This is the mail archive of the
gdb-patches@sources.redhat.com
mailing list for the GDB project.
Re: RFC: Patch to allow compilation by Sun cc
- To: Hilfinger at nile dot gnat dot com
- Subject: Re: RFC: Patch to allow compilation by Sun cc
- From: Michael Snyder <msnyder at redhat dot com>
- Date: Fri, 02 Feb 2001 07:21:34 -0800
- CC: msnyder at cygnus dot com, ac131313 at cygnus dot com, gdb-patches at sourceware dot cygnus dot com
- References: <200102020447.UAA00122@tully.CS.Berkeley.EDU>
Paul Hilfinger wrote:
>
> > I didn't mean that sizeof (char) is never used -- just that it isn't used
> > in connection with MAX_REGISTER_RAW_SIZE or REGISTER_BYTES. The situation
> > is not beautiful now -- I just don't want to make it any uglier.
>
> I have no objection. I don't suppose type 'char' is likely to grow
> any time soon, Unicode or not.
Well, since REGISTER_BYTES and MAX_REGISTER_RAW_SIZE are
both in units of 'bytes', and alloca / malloc both accept
input in units of 'bytes', I suppose the only issue is
whether it's host bytes or target bytes, and whether the
two might be a different size. It's extremely unlikely
that this will ever be an issue, I think.
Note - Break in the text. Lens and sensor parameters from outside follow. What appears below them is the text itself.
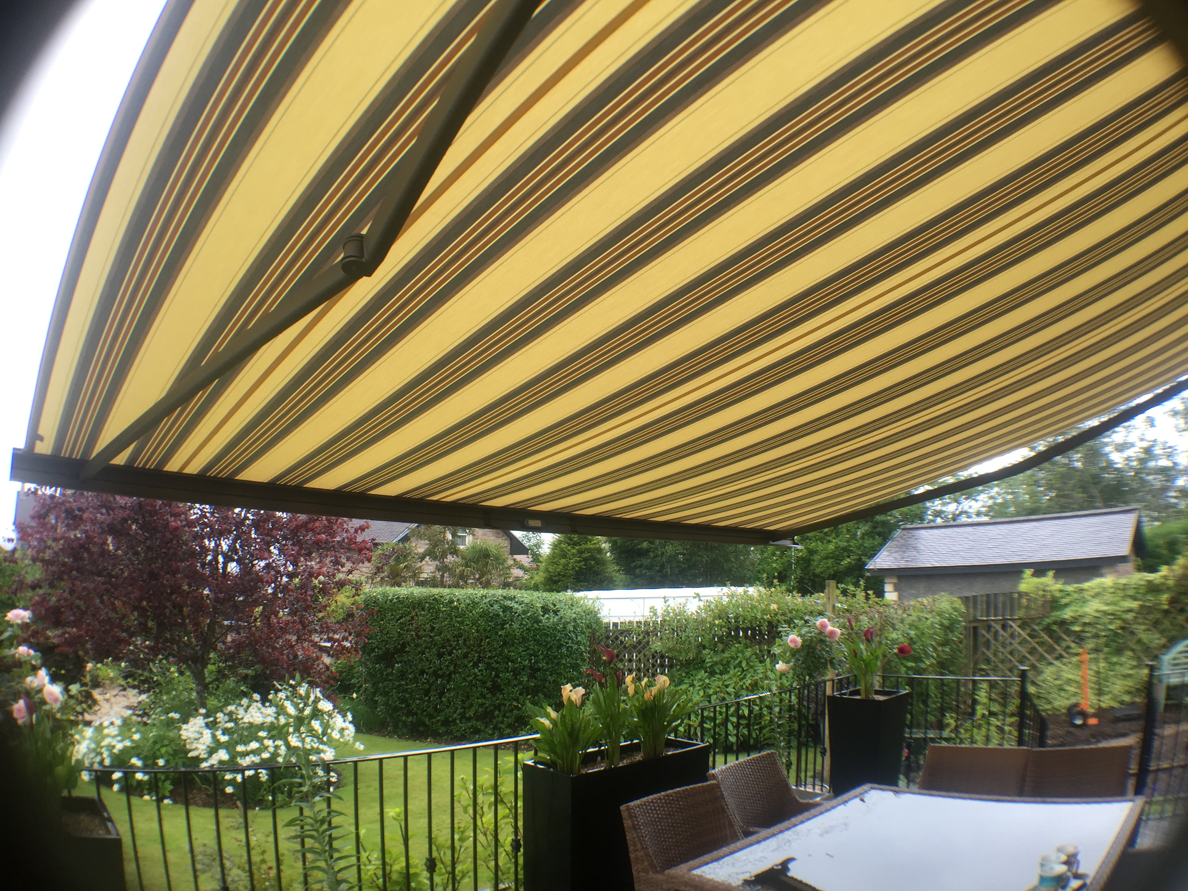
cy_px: 446
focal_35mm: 29
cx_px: 594
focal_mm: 4.15
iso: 32
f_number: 2.2
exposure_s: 1/159
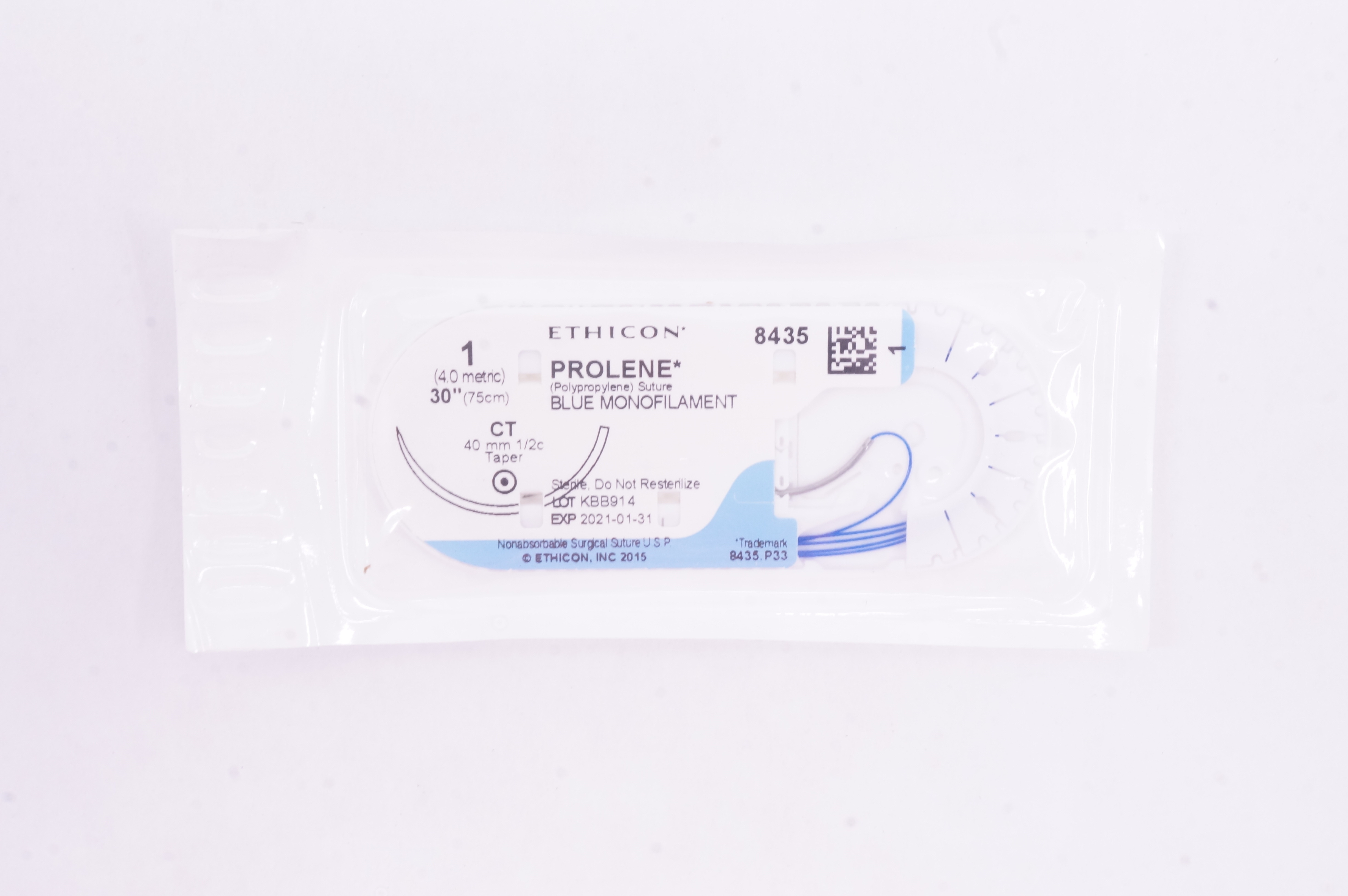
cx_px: 674
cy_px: 448
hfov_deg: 40.0
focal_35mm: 50
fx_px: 1851
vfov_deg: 27.2
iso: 800
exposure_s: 1/10
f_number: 18
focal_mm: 33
To really stretch
the point, you could argue that these two constants are
defined per-target and not per-host, therefore should be
thought of as being target-bytes. But they're always used
to allocate memory on the host. So the real correction
factor, if one were to be used, would probably be
TARGET_CHAR_BIT / HOST_CHAR_BIT (or something like that).